- **FRAGMENTO SELECCIONADO**
◆ ◆ ◆ ◆ ◆

Un panelista aleatorio interrumpe a los alaridos a una maestra de Moreno:
- La educación es un desastre - dice - y los docentes viven de paro. Basta de tener a los pibes de rehenes, viejo, vayan a laburar. Cuando yo era chico no pasaban estas cosas, la escuela pública era un lujo, el hijo de la portera se sentaba en el banco con la hija del terrateniente.
La maestra había ido a contar a la televisión cómo son las condiciones cotidianas de trabajo de Sandra y Rubén, que murieron cuando explotó una fuga de gas que había sido denunciada seis veces al gobierno de María Eugenia Vidal.

◆ ◆ ◆ ◆ ◆

- **LO QUE HARÁS**
Reproduce textualmente la parte del fragmento sobre la maestra de Moreno que va entre "Un panelista aleatorio" y "hija del terrateniente.", ambos incluidos. Basa tu trabajo únicamente en el fragmento.

- **INFORMACIÓN MOSTRADA**
◆ ◆ ◆ ◆ ◆

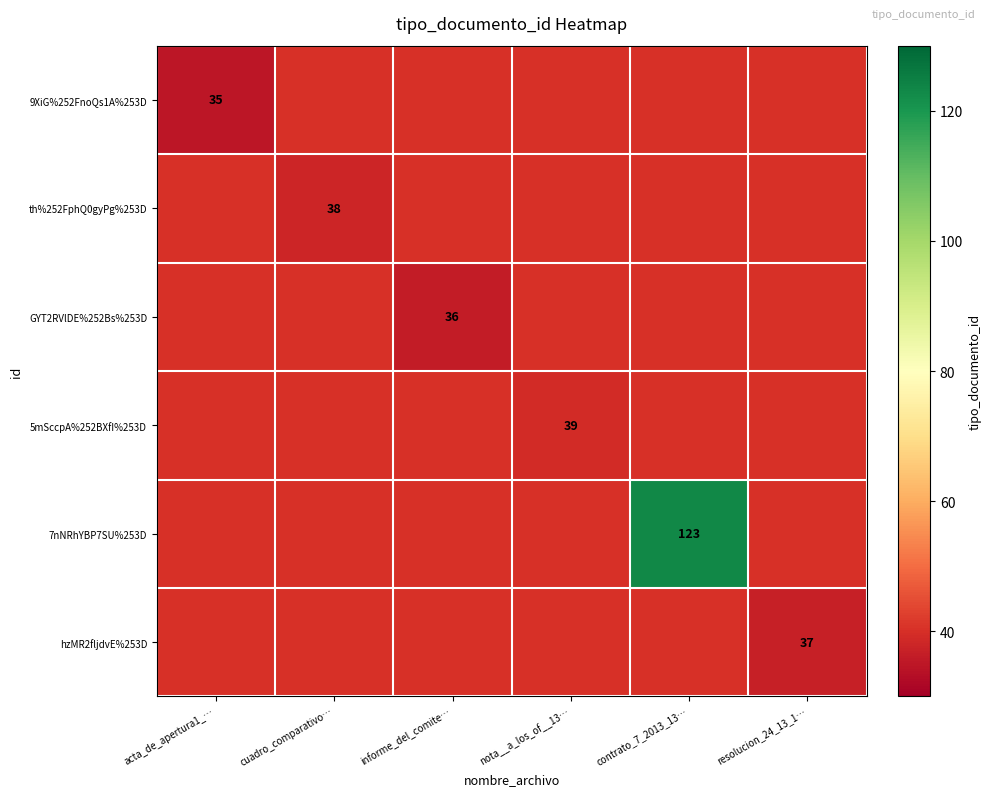

Is the value of hzMR2fljdvE%253D at resolucion_24_13_1… greater than the value of 5mSccpA%252BXfI%253D at informe_del_comite…?

No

◆ ◆ ◆ ◆ ◆

- **RESPUESTA ESCRITA**
Un panelista aleatorio interrumpe a los alaridos a una maestra de Moreno:
- La educación es un desastre - dice - y los docentes viven de paro. Basta de tener a los pibes de rehenes, viejo, vayan a laburar. Cuando yo era chico no pasaban estas cosas, la escuela pública era un lujo, el hijo de la portera se sentaba en el banco con la hija del terrateniente.